__YOUR OBJECTIVE__:
Rewrite the text of the rows below, changing each "자유 게시판" to "익명 게시판" and leaving everything else as it is. Leave the pictures out of your answer.

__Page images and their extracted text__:
______________________________

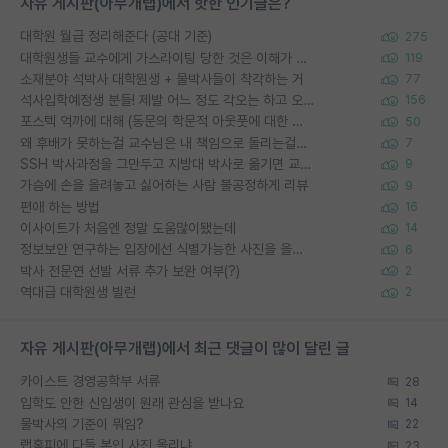
자유 게시판(아무개랩)에서 핫한 인기글은?
대학원 월급 정리해준다 (공대 기준)
275
대학원생들 교수에게 가스라이팅 당한 것은 이해가 갑니다. 안타깝네요.
119
소재분야 석박사 대학원생 + 물박사들이 착각하는 거
77
석사입학예정생 분들! 제발 어느 정도 각오는 하고 오세요.
156
포스텍 억까에 대해 (동문의 학문적 아웃풋에 대한 반박)
50
왜 후배가 못하는걸 교수님은 내 책임으로 돌리는걸까요?
7
SSH 박사과정을 그만두고 지방대 박사로 옮기면 교수의 꿈은 끝일까요?
9
가슴에 손을 올려놓고 싫어하는 사람 불공정하게 리뷰
9
편애 하는 방법
16
이사이트가 처음엔 정말 도움많이됐는데
14
정보보안 연구하는 입장에선 식별가능한 사진을 올리는건 비추이긴함
6
박사 전문연 선발 서류 추가 보완 여부(?)
2
역대급 대학원생 빌런
2
자유 게시판(아무개랩)에서 최근 댓글이 많이 달린 글
카이스트 경영공학부 서류
28
입학도 안한 신입생이 원래 관심을 받나요
14
물박사의 기준이 뭐임?
22
랩홈피에 다들 본인 사진 올리냐
23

______________________________

__OUTPUT FOR THIS EXERCISE__:
익명 게시판(아무개랩)에서 핫한 인기글은?
대학원 월급 정리해준다 (공대 기준)
275
대학원생들 교수에게 가스라이팅 당한 것은 이해가 갑니다. 안타깝네요.
119
소재분야 석박사 대학원생 + 물박사들이 착각하는 거
77
석사입학예정생 분들! 제발 어느 정도 각오는 하고 오세요.
156
포스텍 억까에 대해 (동문의 학문적 아웃풋에 대한 반박)
50
왜 후배가 못하는걸 교수님은 내 책임으로 돌리는걸까요?
7
SSH 박사과정을 그만두고 지방대 박사로 옮기면 교수의 꿈은 끝일까요?
9
가슴에 손을 올려놓고 싫어하는 사람 불공정하게 리뷰
9
편애 하는 방법
16
이사이트가 처음엔 정말 도움많이됐는데
14
정보보안 연구하는 입장에선 식별가능한 사진을 올리는건 비추이긴함
6
박사 전문연 선발 서류 추가 보완 여부(?)
2
역대급 대학원생 빌런
2
익명 게시판(아무개랩)에서 최근 댓글이 많이 달린 글
카이스트 경영공학부 서류
28
입학도 안한 신입생이 원래 관심을 받나요
14
물박사의 기준이 뭐임?
22
랩홈피에 다들 본인 사진 올리냐
23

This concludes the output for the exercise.